Pittsburgh (PA) – Carnegie Mellon University (CMU) is developing a real-time translation device that works with facial movements instead of audible speech. Speakers talk silently while electrodes translate the facial movements into another language. The translated words are then sent through computer speakers or headphones in real-time which, from a third-person’s perspective, looks like a normal conversation.
The device relies on sub-vocalization, tiny, almost imperceptible, muscle movements in the face and neck. CMU’s device is not exactly mechanical lip reading, something movie audiences saw when the HAL 9000 computer eavesdropped into crew conversations in the 2001: Space Odyssey movie.
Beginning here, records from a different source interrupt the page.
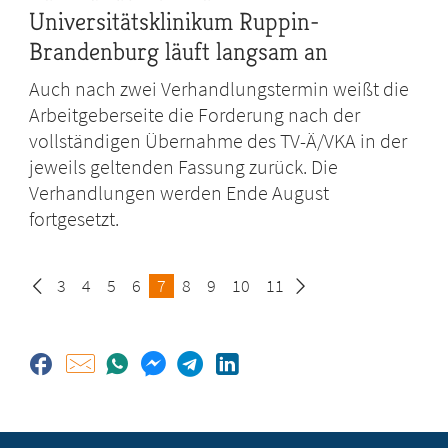
Universitätsklinikum Ruppin-
Brandenburg läuft langsam an
Auch nach zwei Verhandlungstermin weißt die
Arbeitgeberseite die Forderung nach der
vollständigen Übernahme des TV-Ä/VKA in der
jeweils geltenden Fassung zurück. Die
Verhandlungen werden Ende August
fortgesetzt.
Seite
3
Seite
4
Seite
5
Seite
6
Seite
7
Seite
8
Seite
9
Seite
10
Seite
11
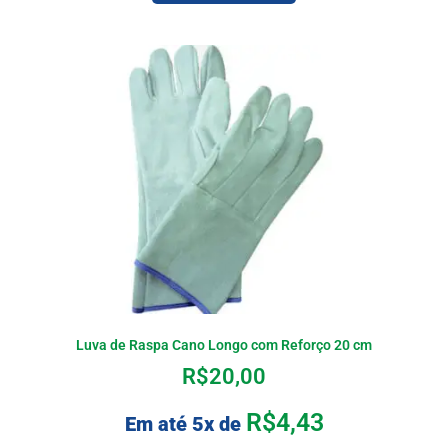
Luva de Raspa Cano Longo com Reforço 20 cm
R$
20,00
R$
4,43
Em até 5x de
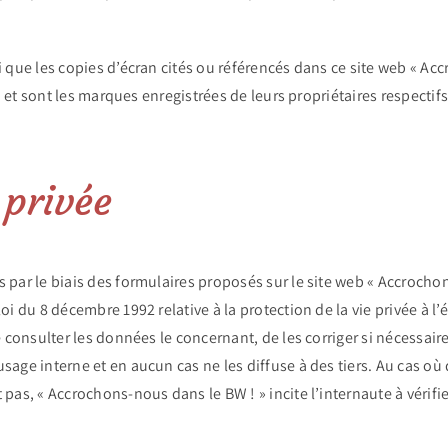
si que les copies d’écran cités ou référencés dans ce site web « 
on et sont les marques enregistrées de leurs propriétaires respectifs
 privée
 par le biais des formulaires proposés sur le site web « Accrochon
oi du 8 décembre 1992 relative à la protection de la vie privée à 
de consulter les données le concernant, de les corriger si nécessa
age interne et en aucun cas ne les diffuse à des tiers. Au cas où de
pas, « Accrochons-nous dans le BW ! » incite l’internaute à vérifi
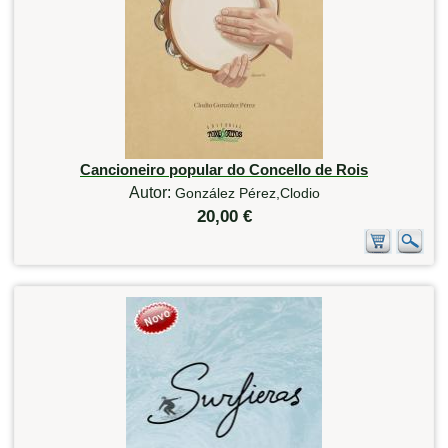
Cancioneiro popular do Concello de Rois
Autor:
González Pérez,Clodio
20,00 €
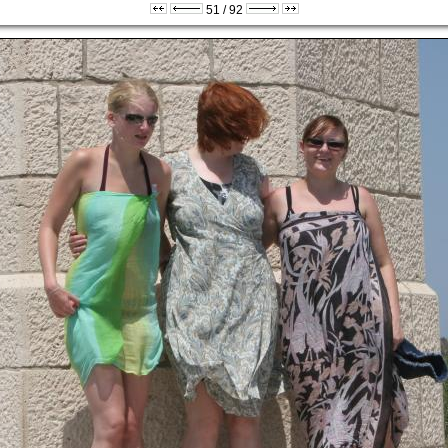
51 / 92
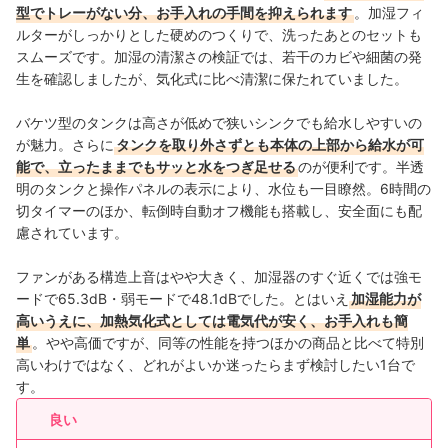
型でトレーがない分、お手入れの手間を抑えられます
。加湿フィ
ルターがしっかりとした硬めのつくりで、洗ったあとのセットも
スムーズです。加湿の清潔さの検証では
、若干のカビや細菌の発
生を確認しましたが、気化式に比べ清潔に保たれていました。
バケツ型のタンクは高さが低めで狭いシンクでも給水しやすいの
が魅力。さらに
タンクを取り外さずとも本体の上部から給水が可
能で、立ったままでもサッと水をつぎ足せる
のが便利です。半透
明のタンクと操作パネルの表示により、水位も一目瞭然。6時間の
切タイマーのほか、転倒時自動オフ機能も搭載し、安全面にも配
慮されています。
ファンがある構造上音はやや大きく、加湿器のすぐ近くでは強モ
ードで65.3dB・弱モードで48.1dBでした。とはいえ
加湿能力が
高いうえに、加熱気化式としては電気代が安く、お手入れも簡
単
。やや高価ですが、同等の性能を持つほかの商品と比べて特別
高いわけではなく、どれがよいか迷ったらまず検討したい1台で
す。
良い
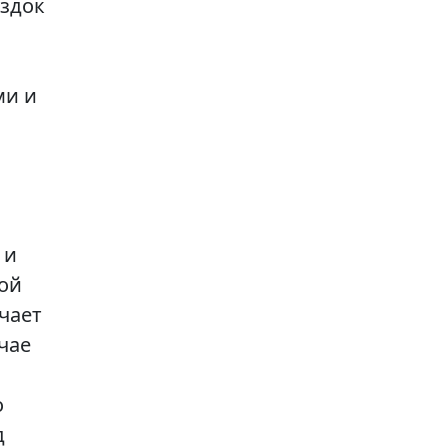
ездок
ми и
 и
ой
чает
чае
о
д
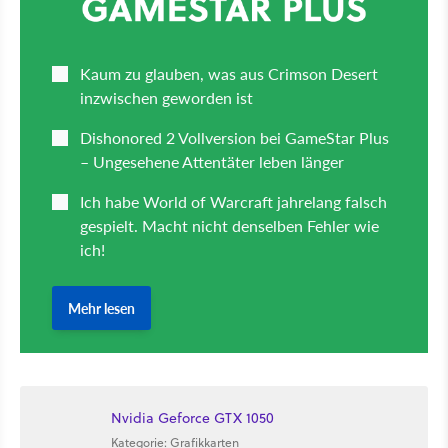
Nvidia Geforce GTX 1050
Kategorie: Grafikkarten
Currently electrodes have to be attached, but it’s possible that a future system could work entirely with cameras.
Traditional speech translation systems required speakers to talk and then wait for the computers to translate the words. Such systems are in high demand and the U.S. military is currently testing out the IBM “Mastor” computer-based translation system that works on audible speech. In contrast, CMU’s device translates as you talk.
CMU has made two devices, one to translate from Chinese to English and another to translate English into Spanish and German. So far the vocabulary database is quite small at 100 to 200 words and the machines are about 80% accurate. Researchers eventually hope to achieve full translation.
One of the problems with computerized translation and indeed translation in general is that literal word translations come out sounding strange when the phrase is an idiom or colloquial. As an example, American’s have a phrase “comparing Apples and Oranges” when comparing dissimilar things while Germans would say “Apples and Pears”. In addition, colloquial phrases often change depending even within different regions in the same country.